Sin embargo creo que todo esto va mucho más allá de la represión física como tal, depende de otras cosas como los símbolos, las costumbres que se crean en las personas y en la definición de lo que es correcto y lo que no: en Turquía la gente sigue su vida feliz, como si nada pasase, van al mercado, ven el fútbol, salen a dar paseos por la calle… al fin y al cabo necesitas ser consciente de tu opresión para sentir la necesidad de revelarte contra tu opresor, y en ese principio es donde Erdogán surfea, como casi todos los dictadores, la ola del poder.

Después de todo, como diría el libro: «(Las personas) Hasta que no tengan conciencia de su fuerza, no se rebelarán, y hasta después de haberse revelado, no serán conscientes de que tenían la fuerza suficiente para hacerlo» y define perfectamente el poder de un régimen, el cual consiste en «hacer pedazos las mentes humanas y volver a unirlas en nuevas formas que él mismo elija» y es que, es a través del control de los deseos de la gente donde se sostiene la fortaleza de un régimen, pues ninguna sociedad apoyará ciegamente a quien le oprima abiertamente de la manera que la turca (como muchas otras) apoyan el suyo. Toda organización social necesita del apoyo popular para sobrevivir. Ya fuimos testigos con la primavera árabe de que, por mucha represión que ejerza el Estado, cuando una chispa de concienciación con la situación de opresión germina en la sociedad, la revolución es imparable.

Policía turca a las puertas de la Mezquita Santa Sofía

Los dos Minutos del Odio

En Turquía, al igual que en 1984 se proyectan imágenes de ciertos enemigos a los que la población pueda orientar el odio que siente, son recurrentes los informativos con este tipo de noticias, unos enemigos que nunca nadie ha visto y que a nadie han ofendido. En Turquía, más allá de inventarlos, son buscados a conciencia. Son unas caricaturas a las que culpar de todos los males nacionales, como el mal hacer de la economía o la depreciación de la Lira, las malas infraestructuras o los deficientes servicios públicos, unos enemigos, que en el caso turco (Unión Europea, Rusia, Armenia, los países árabes…) van variando según lo vaya marcando la agenda. Una estrategia perfectamente orquestada para evitar que la ira social se dirigiera contra las instituciones nacionales.

Una de las cosas que más me llamó la atención de estar en Turquía fue ir andando en plena avenida Istiklal y fijarme en la televisión de un bar para ver que, en una tertulia de televisión, como si del Chiringuito de Jugones o el Salvame Delux se tratase, estaban discutiendo sobre la guerra de Armenia, o entrar a hacer unas copias a una copistería y ver que la persona que lo regentaba estuviera viendo como los políticos debatían en televisión sobre el mismo problema y que durante los días siguientes, como si de champiñones se tratase, comenzasen a aflorar más y más banderas de Azerbaijan por las calles y fachadas de los edificios en apoyo a sus hermanos nacionales.
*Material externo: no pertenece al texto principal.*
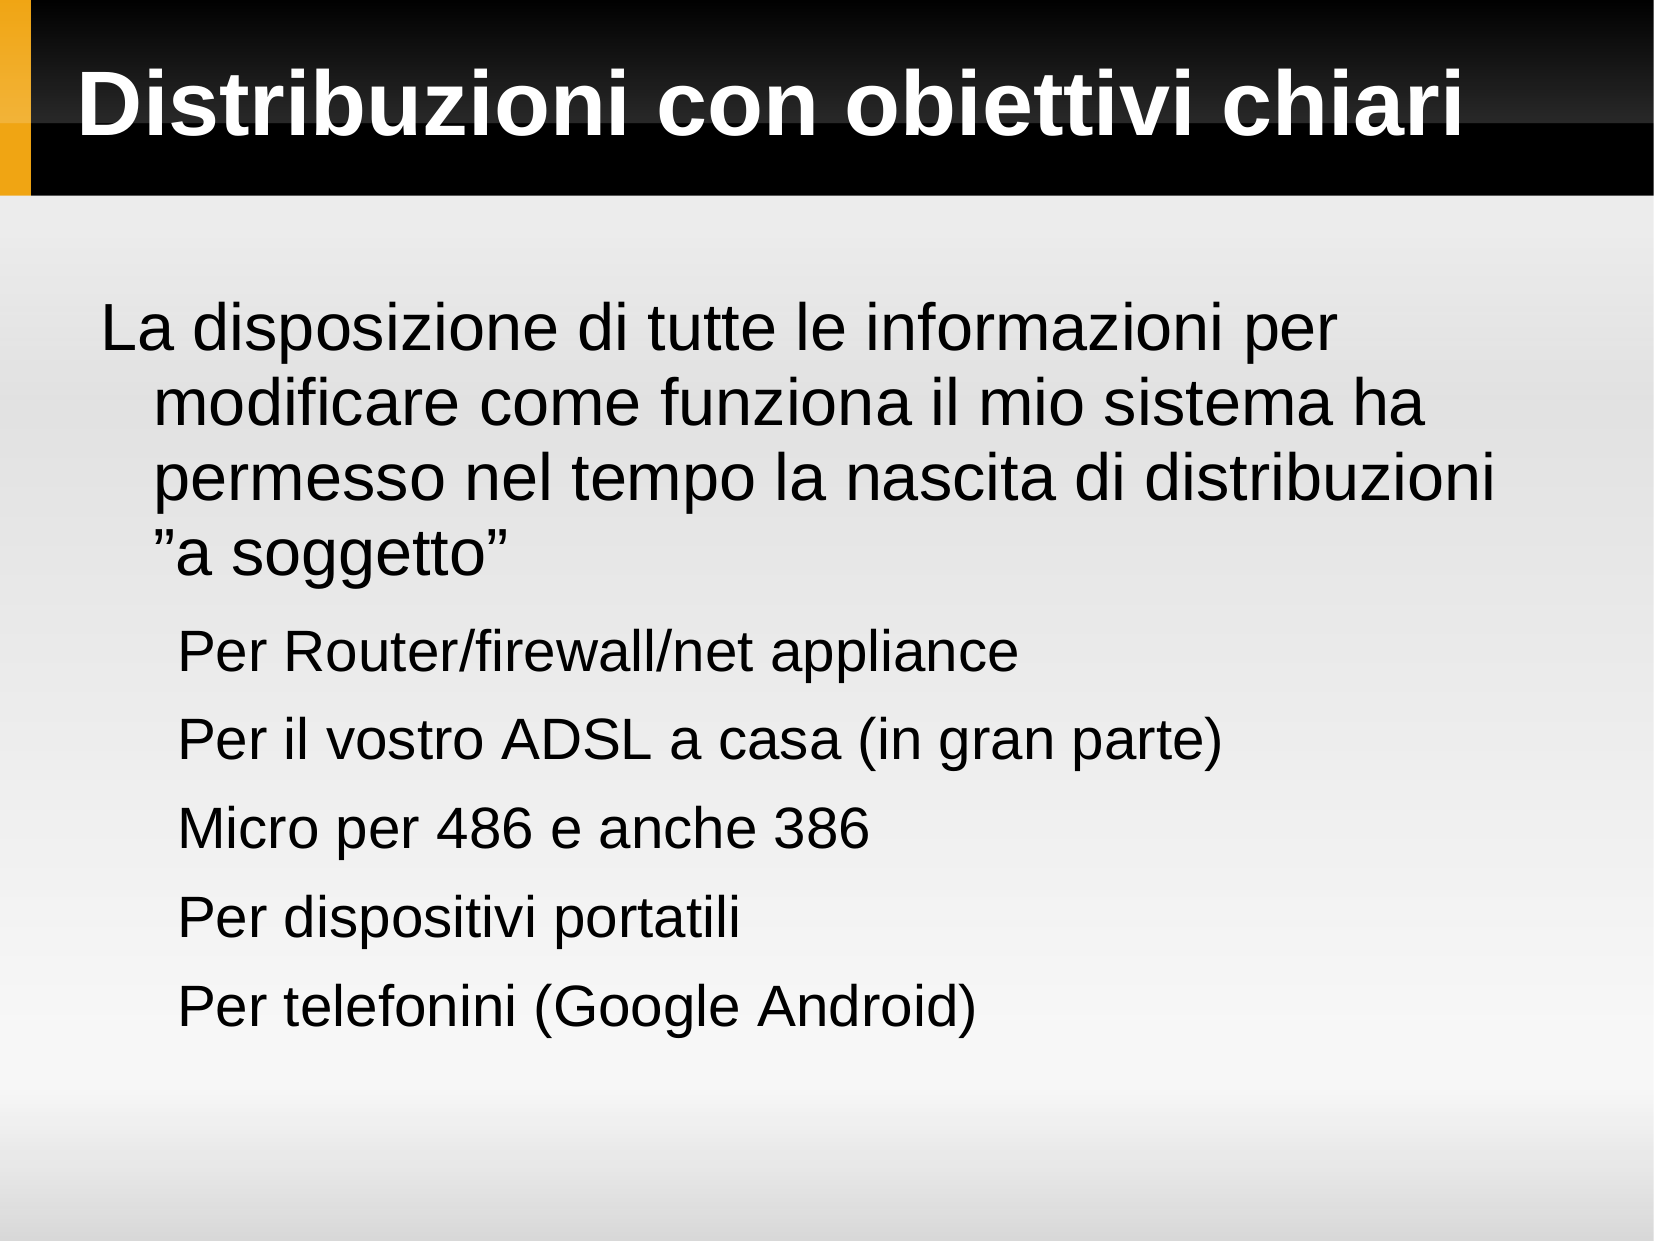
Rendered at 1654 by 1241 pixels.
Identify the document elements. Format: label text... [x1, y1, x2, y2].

list La disposizione di tutte le informazioni per modificare come funziona il mio sistema ha permesso nel tempo la nascita di distribuzioni ”a soggetto” Per Router/firewall/net appliance Per il vostro ADSL a casa (in gran parte) Micro per 486 e anche 386 Per dispositivi portatili Per telefonini (Google Android) [82, 290, 1571, 1094]
title Distribuzioni con obiettivi chiari [76, 7, 1565, 200]
picture [0, 0, 1654, 1241]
Da miedo ver cómo tantas facetas de ese libro que escribió George Ormwell hace 72 años se adapten tan bien a la realidad de Turquía, y es preocupante que, cada vez más, haya pulsiones más y más grandes para convertir a las sociedades occidentales en regímenes como los que Ormwell nos describe.
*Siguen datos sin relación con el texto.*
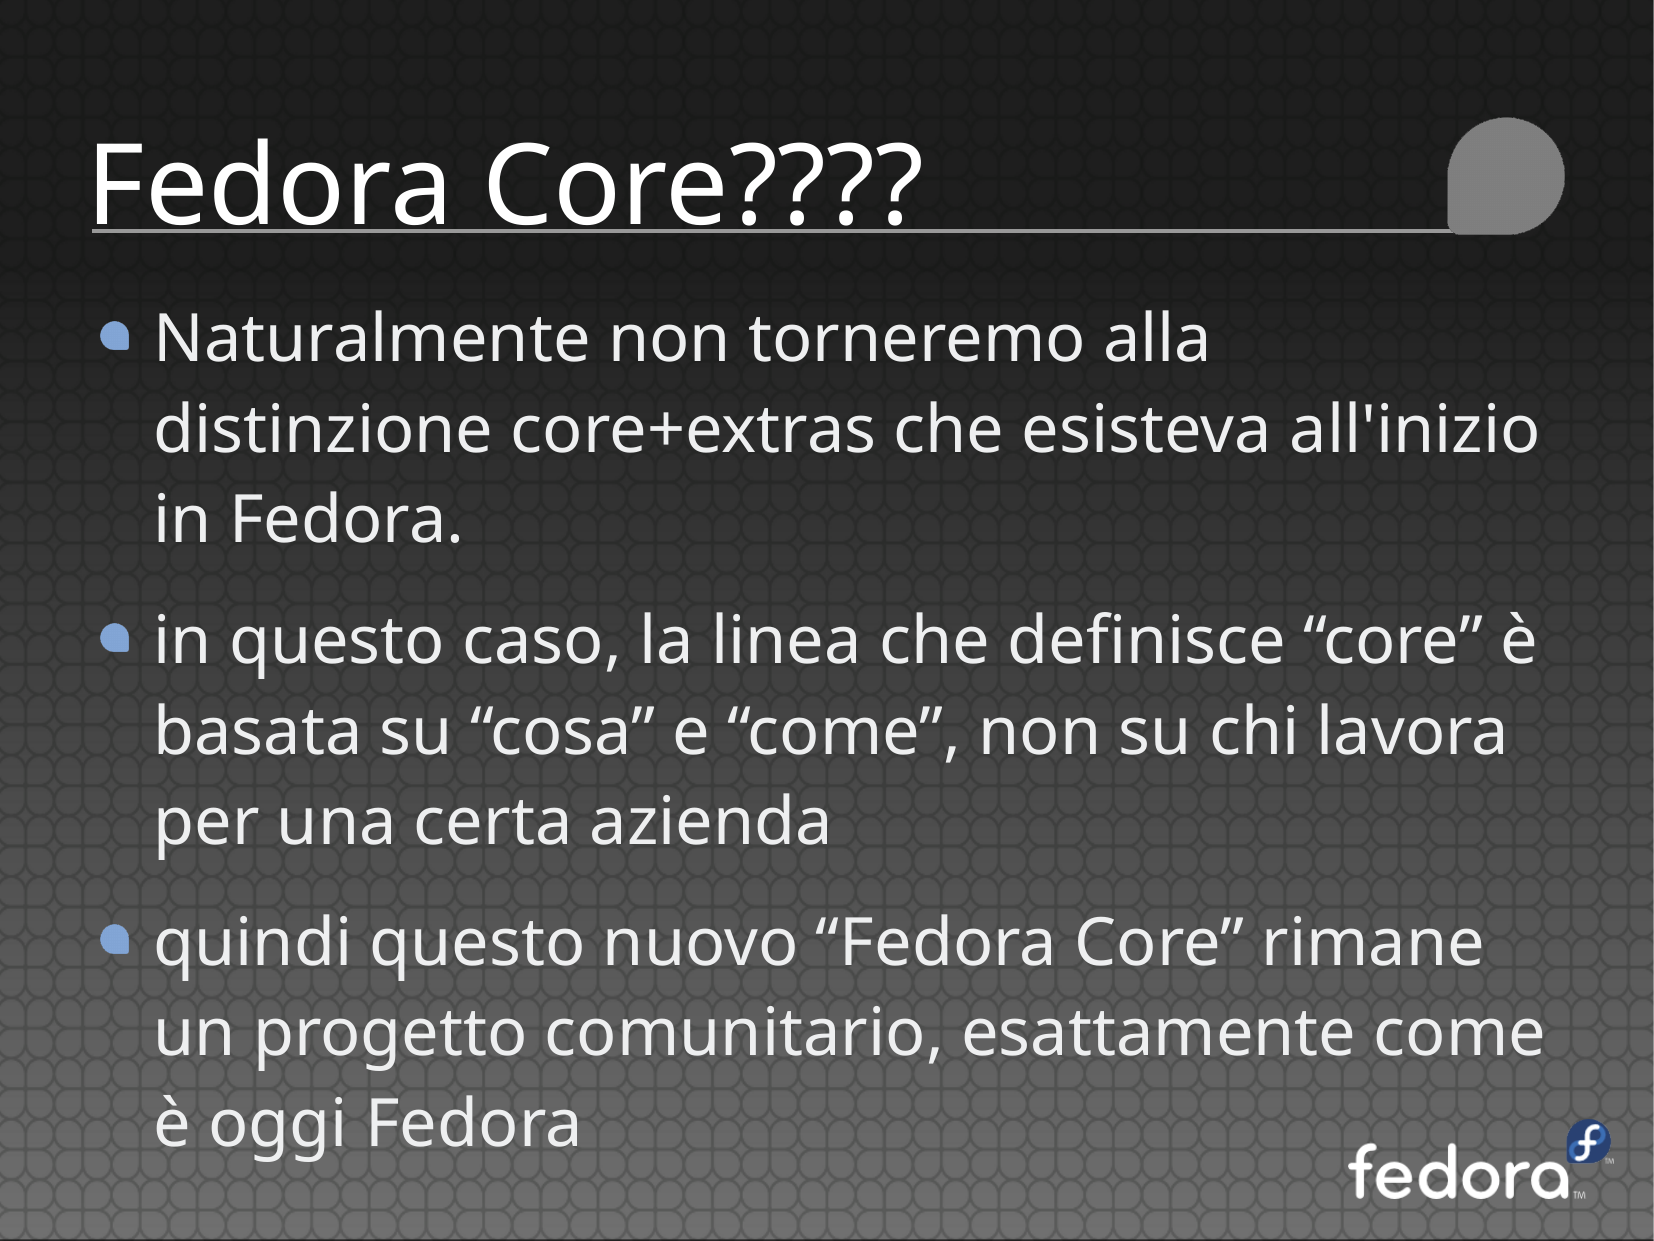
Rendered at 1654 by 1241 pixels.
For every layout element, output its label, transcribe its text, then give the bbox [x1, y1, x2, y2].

title Fedora Core???? [86, 112, 1576, 249]
picture [0, 0, 1654, 1241]
list Naturalmente non torneremo alla distinzione core+extras che esisteva all'inizio in Fedora. in questo caso, la linea che definisce “core” è basata su “cosa” e “come”, non su chi lavora per una certa azienda quindi questo nuovo “Fedora Core” rimane un progetto comunitario, esattamente come è oggi Fedora [82, 290, 1571, 1109]
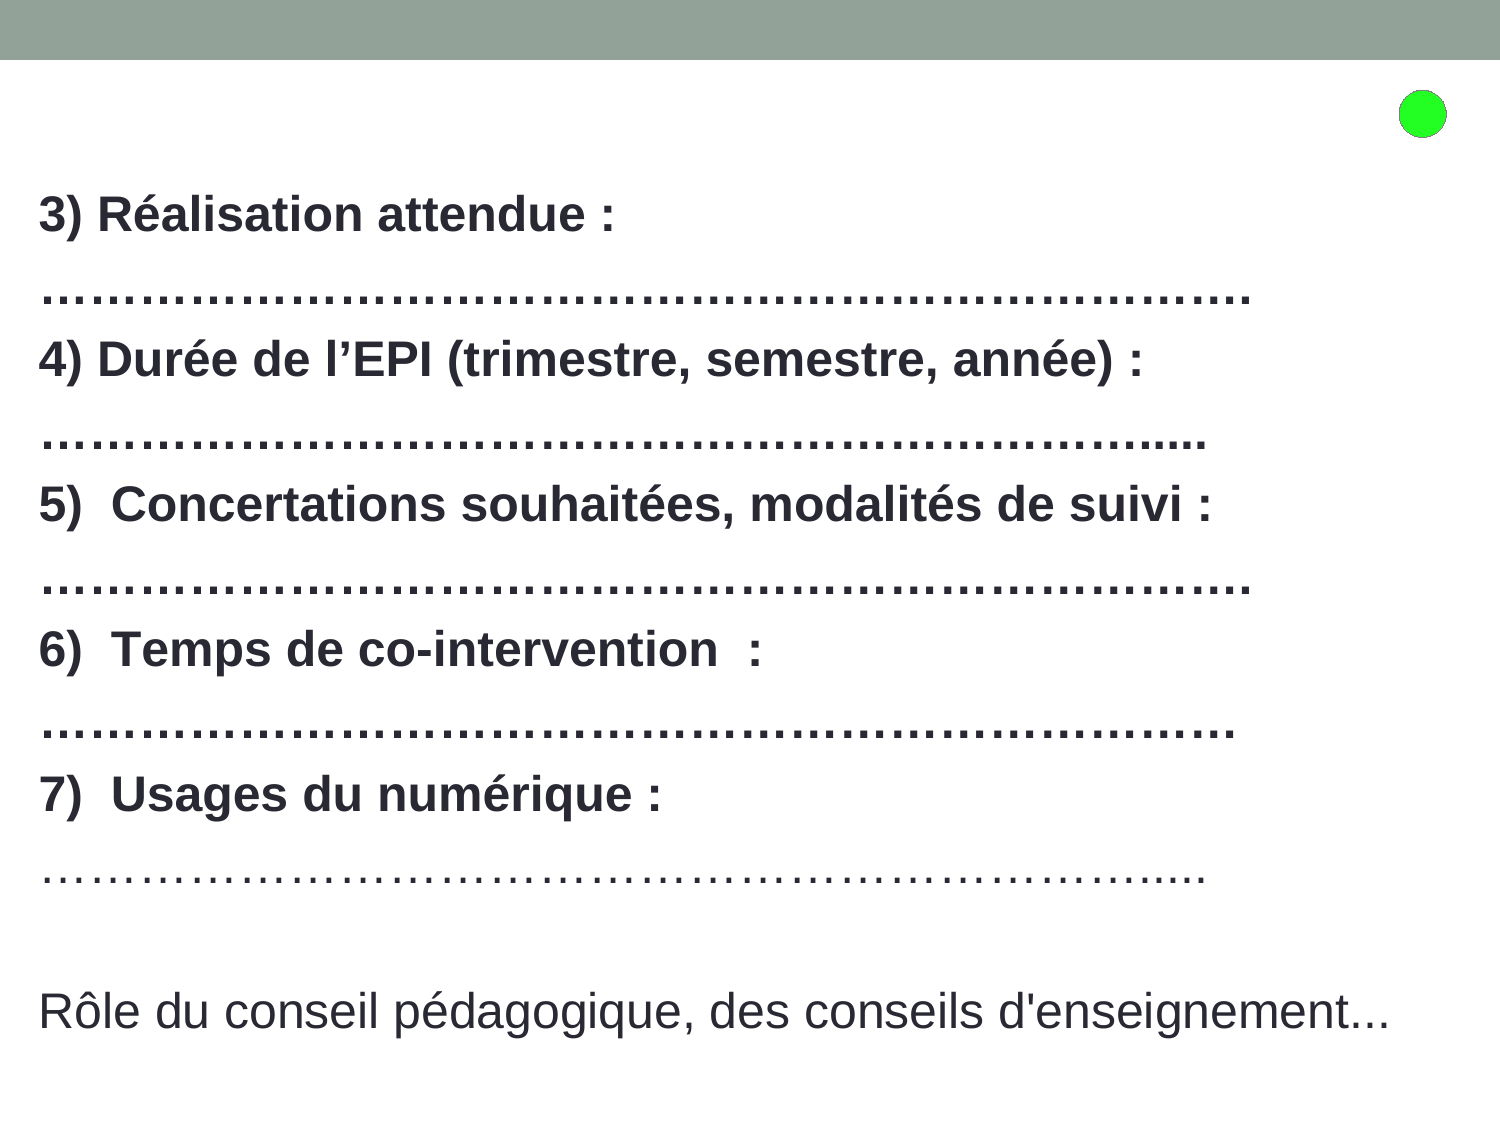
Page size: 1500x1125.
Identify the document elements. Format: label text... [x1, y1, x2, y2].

list 3) Réalisation attendue : ………………………………………………………………. 4) Durée de l’EPI (trimestre, semestre, année) : …………………………………………………………..... 5) Concertations souhaitées, modalités de suivi : ………………………………………………………………. 6) Temps de co-intervention : ……………………………………………………………… 7) Usages du numérique : …………………………………………………………..... Rôle du conseil pédagogique, des conseils d'enseignement... [23, 101, 1439, 1059]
Quizás lo que toda dictadura esconde es ese principio tan propio de Hobbes, la necesidad continua de buscar un régimen que termine con la inseguridad que sufre el individuo en sociedad, el tener un régimen absoluto como solución a todos los problemas. Es en este punto donde tienen tanto éxito los regímenes totalitarios: hacerle creer a su población que, sin el control del Estado y el orden que este ha establecido, la sociedad está perdida.

El tema de discusión no es tanto la libertad física y la libertad de expresión como lo son la libertad mental y la posibilidad de tener un pensamiento crítico. Esos son los mayores retos que afronta la sociedad de nuestra era, la cual no solamente ha de hacer frente al auge de los populismos, sino también a la creciente hostilidad hacia occidente por parte de regímenes como el chino, el ruso o el turco.

Eso es lo realmente peligroso detrás de ese “Con Franco se vivía mejor”.